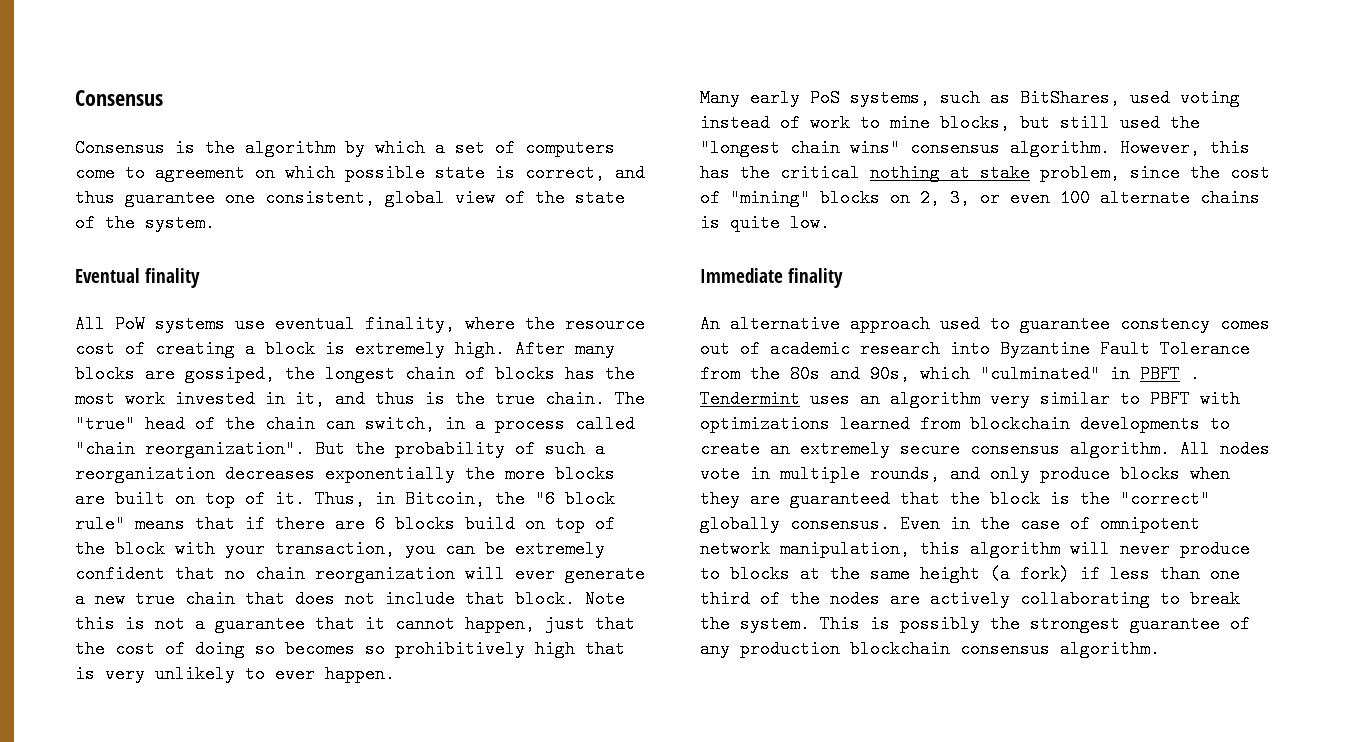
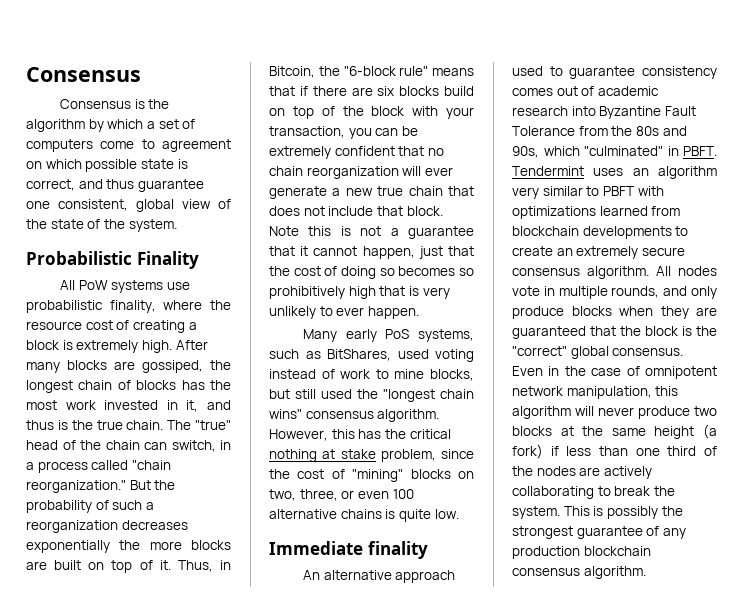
[75,268,201,288] Eventual finality -> [26,251,199,269] Probabilistic Finality
[275,315,355,333] eventual -> [26,300,103,313] probabilistic
[145,440,305,458] reorganization". -> [26,480,126,493] reorganization."
[535,490,615,508] "6 block -> [343,66,396,76] "6-block
[375,515,385,533] 6 -> [377,86,395,96] six
[920,189,970,207] 2, 3, -> [269,489,338,501] two, three,
[1100,189,1190,207] alternate -> [269,509,337,519] alternative
[1120,315,1210,333] constency -> [642,66,717,79] consistency
[1140,365,1200,383] PBFT . -> [683,146,717,156] PBFT.
[700,515,780,533] globally -> [570,346,609,359] global
[700,565,720,583] to -> [694,406,717,416] two

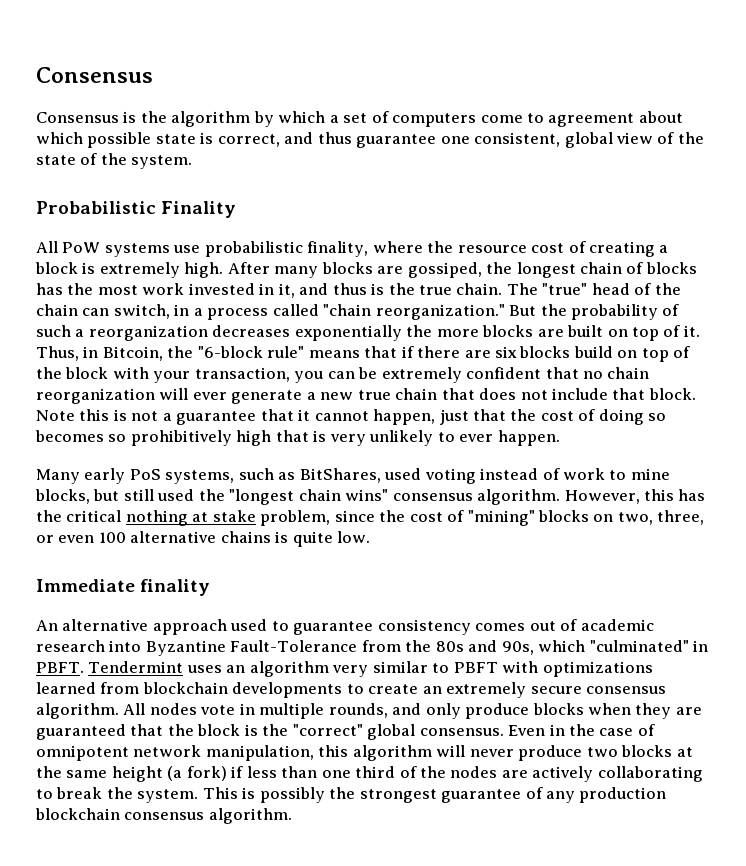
[26,161,42,169] on -> [638,111,683,123] about
[664,106,696,116] [512,126,575,136] Fault Tolerance -> [230,640,358,652] Fault-Tolerance

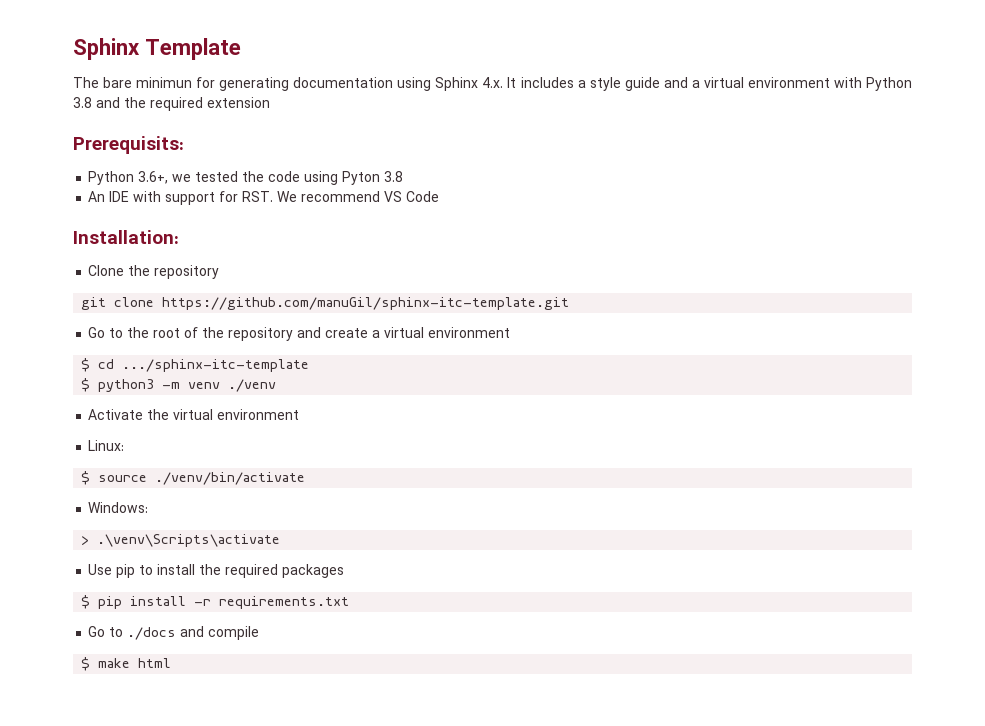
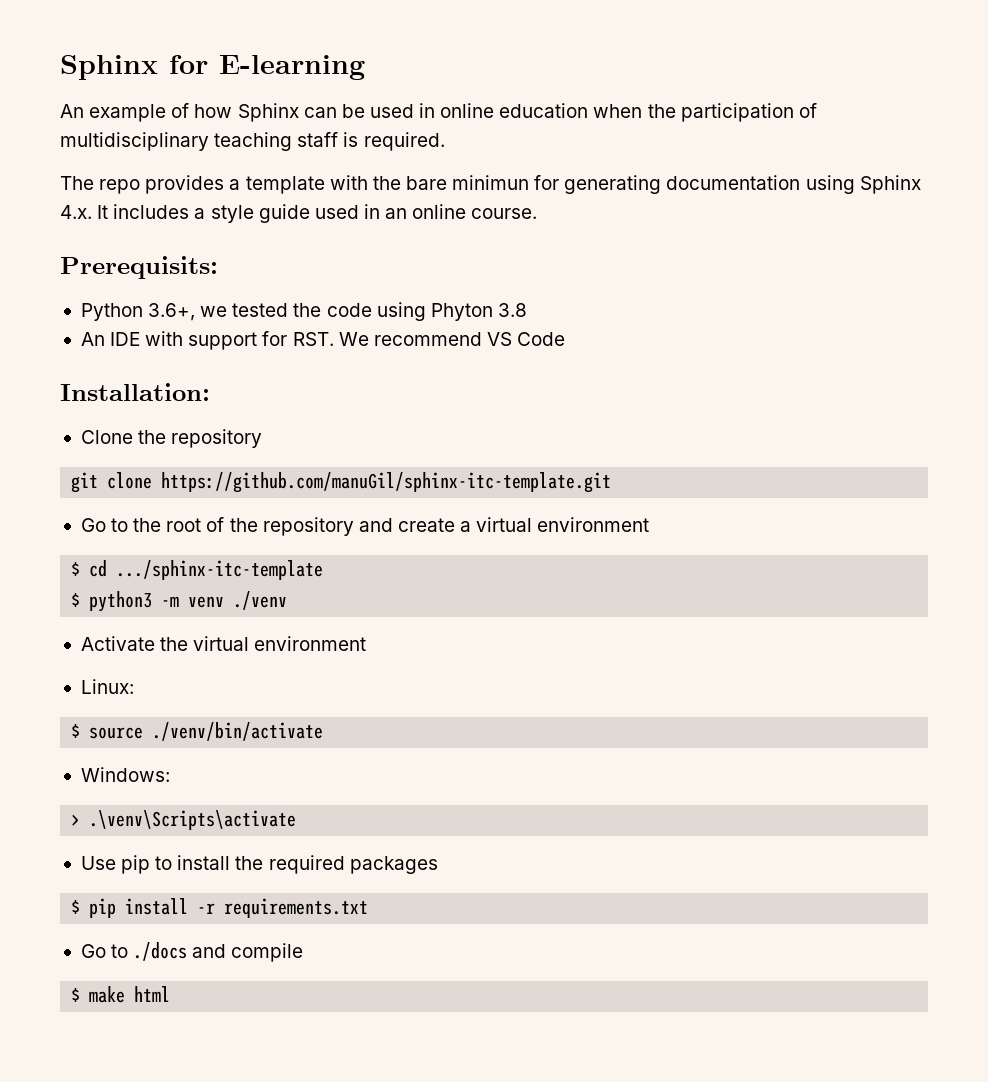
[73,38,241,60] [73,77,99,88] Sphinx Template // The -> [60,55,365,80] [60,103,817,122] [60,132,445,151] [60,175,401,194] Sphinx for E-learning // An example of how Sphinx can be used in online education when the participation of multidisciplinary teaching staff is required. // The repo provides a template with the
[663,77,913,91] [73,97,270,111] and a virtual environment with Python 3.8 and the required extension -> [314,204,538,219] used in an online course.
[342,171,381,185] Pyton -> [430,303,493,321] Phyton

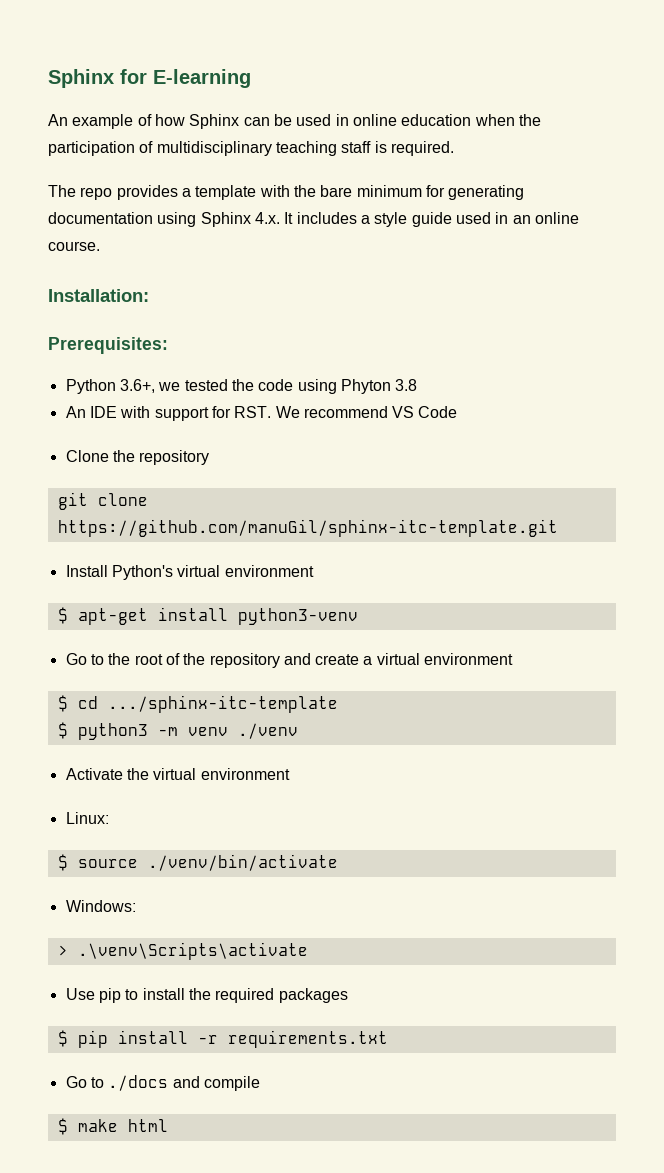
[452,175,530,190] minimun -> [356,185,422,197] minimum
[60,256,218,279] Prerequisits: -> [48,289,149,302] [48,337,168,354] Installation: // Prerequisites:
[60,383,210,401] // Installation: -> (458, 412) none
(612, 482) none -> [65,565,314,580] [57,607,358,625] // Install Python's virtual environment // $ apt-get install python3-venv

* * * * *

Action item: Each line of the data that has the string "with" should be returned.

Your response:
[73,38,241,60] [73,77,99,88] Sphinx Template // The -> [60,55,365,80] [60,103,817,122] [60,132,445,151] [60,175,401,194] Sphinx for E-learning // An example of how Sphinx can be used in online education when the participation of multidisciplinary teaching staff is required. // The repo provides a template with the
[663,77,913,91] [73,97,270,111] and a virtual environment with Python 3.8 and the required extension -> [314,204,538,219] used in an online course.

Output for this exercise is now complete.